The Emperor’s New Woes Aren’t So New: He’s Still Blaming Women for His Problems
22.04.2005Psychology Today latest issue is more of the same, old kindler, gentler misogyny.
The Summary:
“Man is no longer king of his domain. He’s now supposed to be an equal partner — and a good listener, too. Blindsided by the escalating emotional demands of marriage, guys wonder how love became a no-win proposition.”
The initial and fundamental premise Sean Elder’s article is mind-numbing: men are structurally incapable of being equal partners and good listeners. In Elder’s (and presumable PT’s) world, men are slugs, literally.
Slug Man is not capable of responsibility, maturity, anything really.
Why? Well, you see, Women have good modern role models - their mothers and grandmothers. But Slug Men don’t know where to go for mentoring. Susan Faludi brought this fact to our attention in her groundbreaking book Stiffed: The Betrayal of the American Man. Faludi looked to other men doing the difficult (I say difficult because so much of masculinity is about violence and domination) work of redefining masculinity in positive ways as the solution.

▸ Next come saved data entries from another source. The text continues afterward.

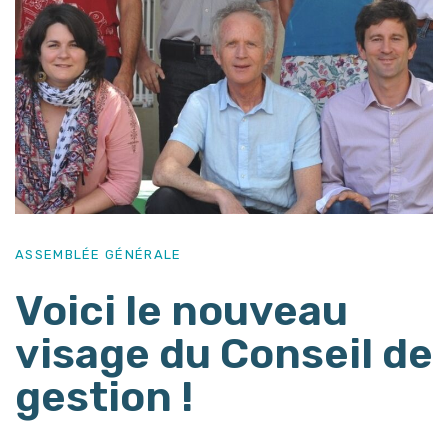
ASSEMBLÉE GÉNÉRALE
Voici le nouveau
visage du Conseil de
gestion !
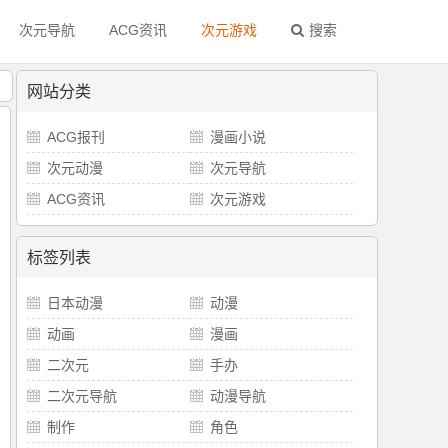
次元导航
ACG资讯
次元游戏
搜索
！
网站分类
ACG报刊
漫画小说
次元动漫
次元导航
ACG资讯
次元游戏
标签列表
日本动漫
动漫
动画
漫画
二次元
手办
二次元导航
动漫导航
制作
角色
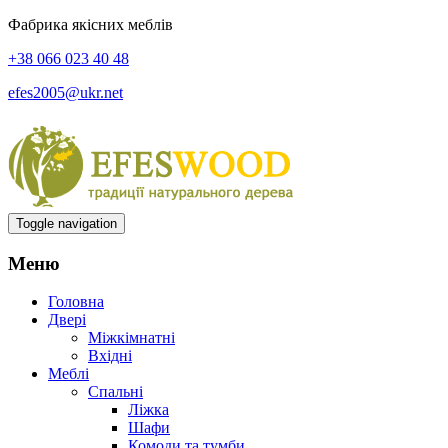
Фабрика якісних меблів
+38 066 023 40 48
efes2005@ukr.net
Toggle navigation
Меню
Головна
Двері
Міжкімнатні
Вхідні
Меблі
Спальні
Ліжка
Шафи
Комоди та тумби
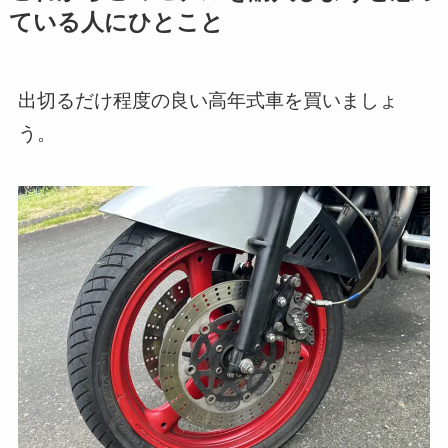
ている人にひとこと
出切るだけ程度の良い高年式車を買いましょ
う。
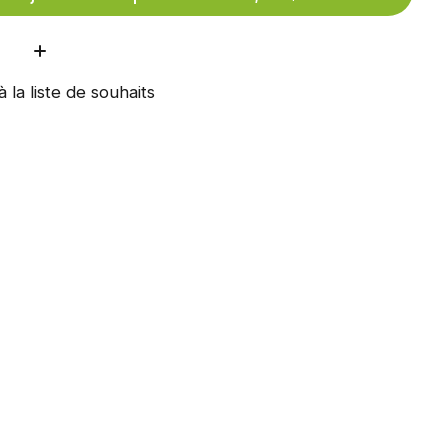
ité:
à la liste de souhaits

Elder, on the other hand, falls back on Mr. Misogyny as the reason for Slug Man’s inability to be mature and behave like an adult.

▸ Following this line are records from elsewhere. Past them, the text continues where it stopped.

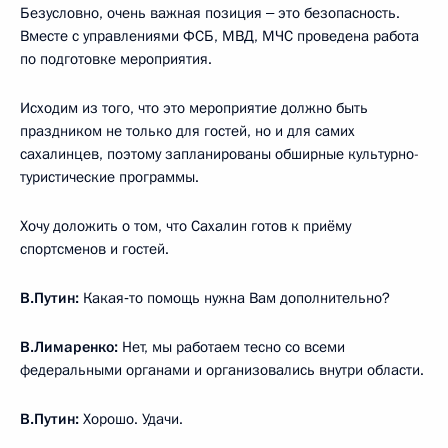
Безусловно, очень важная позиция ‒ это безопасность.
Вместе с управлениями ФСБ, МВД, МЧС проведена работа
по подготовке мероприятия.
Исходим из того, что это мероприятие должно быть
праздником не только для гостей, но и для самих
сахалинцев, поэтому запланированы обширные культурно-
туристические программы.
Хочу доложить о том, что Сахалин готов к приёму
спортсменов и гостей.
В.Путин:
Какая‑то помощь нужна Вам дополнительно?
В.Лимаренко:
Нет, мы работаем тесно со всеми
федеральными органами и организовались внутри области.
В.Путин:
Хорошо. Удачи.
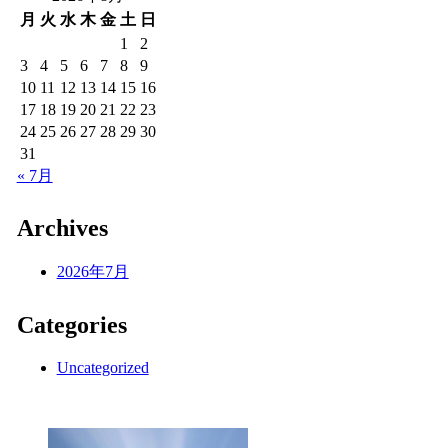
月
火
水
木
金
土
日
1
2
3
4
5
6
7
8
9
10
11
12
13
14
15
16
17
18
19
20
21
22
23
24
25
26
27
28
29
30
31
« 7月
Archives
2026年7月
Categories
Uncategorized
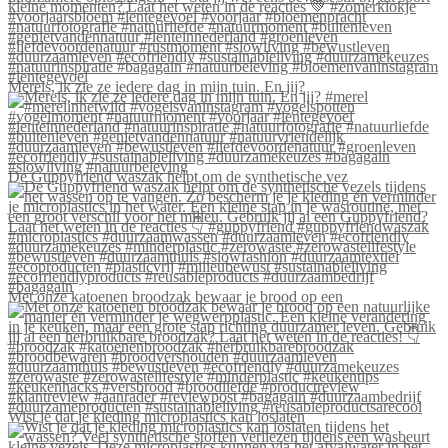
Merels, ik zie ze iedere dag in mijn tuin. En jij?
De Guppyfriend waszak helpt om de synthetische vez
Met onze katoenen broodzak bewaar je brood op een
Wist je dat je kleding microplastics kan loslaten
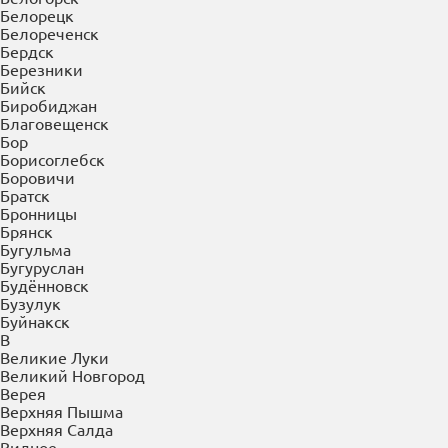
Балахна
Балашиха
Балашов
Барнаул
Батайск
Белгород
Белово
Белогорск
Белорецк
Белореченск
Бердск
Березники
Бийск
Биробиджан
Благовещенск
Бор
Борисоглебск
Боровичи
Братск
Бронницы
Брянск
Бугульма
Бугуруслан
Будённовск
Бузулук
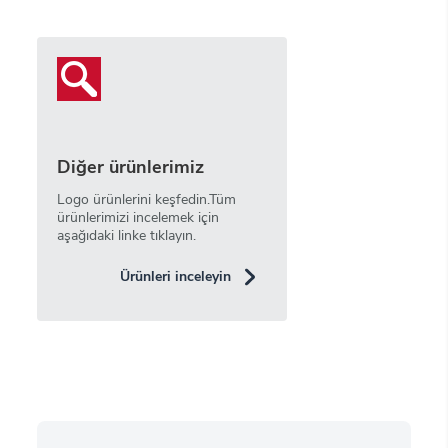
Diğer ürünlerimiz
Logo ürünlerini keşfedin.Tüm
ürünlerimizi incelemek için
aşağıdaki linke tıklayın.
Ürünleri inceleyin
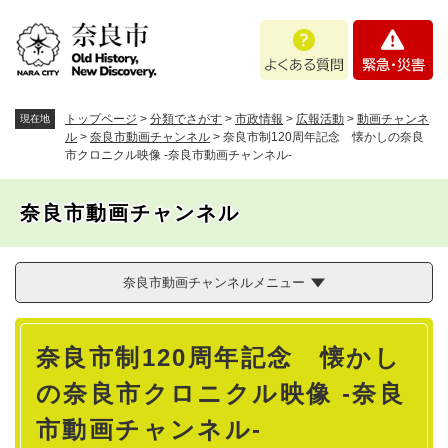
ペ
メニューを飛ばして本文へ
よ
緊
ー
く
急
ジ
あ
・
の
る
災
先
質
害
頭
トップページ
>
分類でさがす
>
市政情報
>
広報活動
>
動画チャンネ
現在地
問
で
ル
>
奈良市動画チャンネル
>
奈良市制120周年記念 懐かしの奈良
市クロニクル映像 -奈良市動画チャンネル-
す
。
奈良市動画チャンネル
奈良市動画チャンネルメニュー
本
奈良市制120周年記念 懐かし
文
の奈良市クロニクル映像 -奈良
市動画チャンネル-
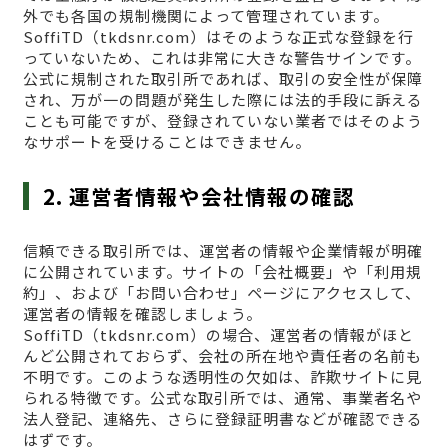
外でも各国の規制機関によって管理されています。
SoffiTD（tkdsnr.com）はそのような正式な登録を行
っていないため、これは非常に大きな警告サインです。
公式に規制された取引所であれば、取引の安全性が保障
され、万が一の問題が発生した際には法的手段に訴える
ことも可能ですが、登録されていない業者ではそのよう
なサポートを受けることはできません。
2. 運営者情報や会社情報の確認
信頼できる取引所では、運営者の情報や企業情報が明確
に公開されています。サイトの「会社概要」や「利用規
約」、および「お問い合わせ」ページにアクセスして、
運営者の情報を確認しましょう。
SoffiTD（tkdsnr.com）の場合、運営者の情報がほと
んど公開されておらず、会社の所在地や責任者の名前も
不明です。このような透明性の欠如は、詐欺サイトに見
られる特徴です。公式な取引所では、通常、事業者名や
法人登記、連絡先、さらに登録証明書などが確認できる
はずです。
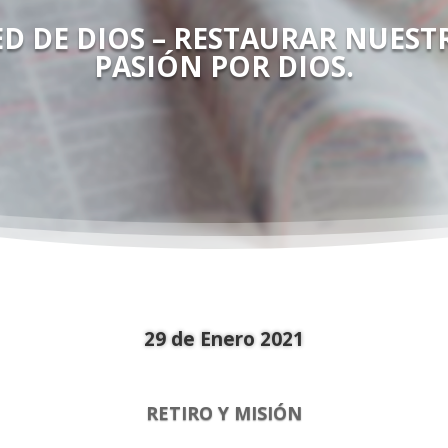
ED DE DIOS – RESTAURAR NUEST
PASIÓN POR DIOS.
29 de Enero 2021
RETIRO Y MISIÓN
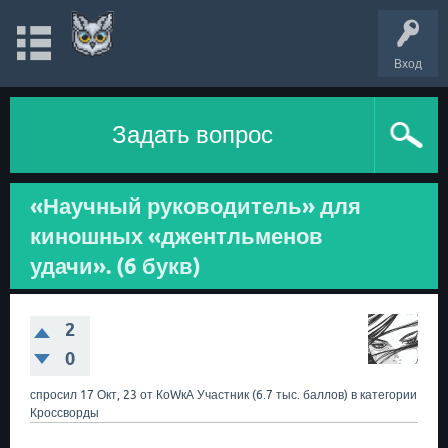
Вход
Задать вопрос
«Научный руководитель» для
киношных «джентльменов
удачи». (6 букв)
2
0
спросил
17 Окт, 23
от
КоWкА
Участник
(
6.7 тыс.
баллов)
в категории
Кроссворды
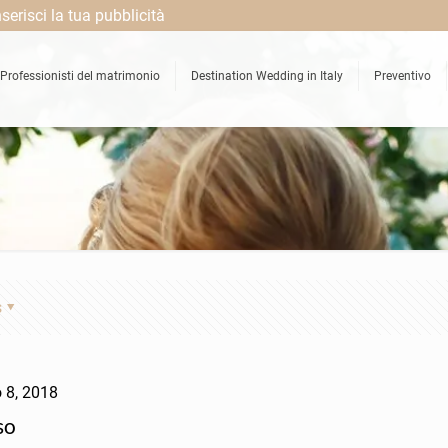
nserisci la tua pubblicità
Professionisti del matrimonio
Destination Wedding in Italy
Preventivo
s
 8, 2018
so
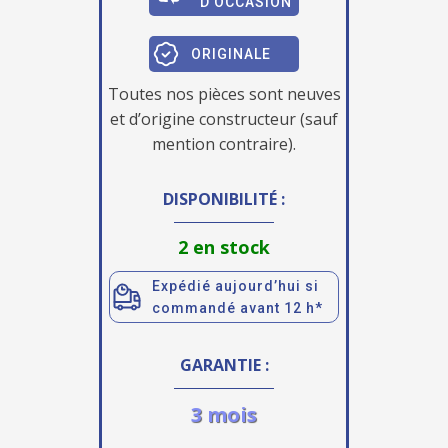
D'OCCASION
ORIGINALE
Toutes nos pièces sont neuves
et d’origine constructeur (sauf
mention contraire).
DISPONIBILITÉ :
2 en stock
Expédié aujourd’hui si
commandé avant 12 h*
GARANTIE :
3 mois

“Women have so many dramatically different options in their lives. But where are men taking their cues about what it means to be a husband or a father? There is much less discussion in our society about that.”
The guidelines for being a good husband used to be simple: provide, protect, maybe trim the hedges now and then. Now wives still want all that in a mate — and more. Today’s wife wants a confidante and soul mate as well.
The requirements changed with no warning, and many husbands feel blindsided. Most men were raised with the idea that making it in the outside world is how you score points at home. For many women that also still holds true.
It’s not as though they (women) want men to be less goal-oriented or less interested in money. They’re asking for a breadwinner and a best friend. (emphasis mine)
Slug Men also have dramatically different options, but I guess they’re too cowardly to option them. Better, though, to blame women for Slug Man’s fear. She’s just a Vapid Bitch, anyway, right?
“What’s so ludicrous about windsurfing?” asks Real [a Slug Man expert]. “It’s effete — which is another way of saying it’s feminine.” Yet guys are forced to contend with such inane stereotypes. (Have you ever tried windsurfing? It’s about as easy as riding a shark.)
Worst of all, women are often complicit in the stereotyping. If a single woman goes to a party, says Farrell [another Slug Man expert], her friends don’t push her toward the sensitive schoolteacher — they urge her to chat up the banker. “People don’t say, ‘Look at that man, he’s really listening to a woman, asking her questions and drawing her out,’” says Farrell. “You don’t get introductions like that, even though you would be introducing the woman to the type of man who would be a wonderful husband and father. Instead the host will say, ‘That fellow is an intern at Mt. Sinai Hospital.’”
Blah, blah, blah, blah. Nothing new here, Elder. Slug Men get to blame those Vapid Bitchs for all. “See I’m sensitive but they don’t like it! Boo - hoo.” No, women don’t like Slug Men because they are WHINERS and make it ALL ABOUT THEM. Plus they can’t keep a hard-on and be emotionally intimate at the same time, but I digress.
Slug Men relate to a word, “Man,” some fake notion of masculinity existing in Leave it to Beaver episodes and blubber when women, saddled with the kids, the job, and the entire marriage, ask them to pony up.
To Slug Men and Elder and Psychology Today, I say:
Get a fucking life! Your problems are not the fault of women (even those Vapid Bitchs) expecting too much from you. Your problem is that you expect too damn little from yourself.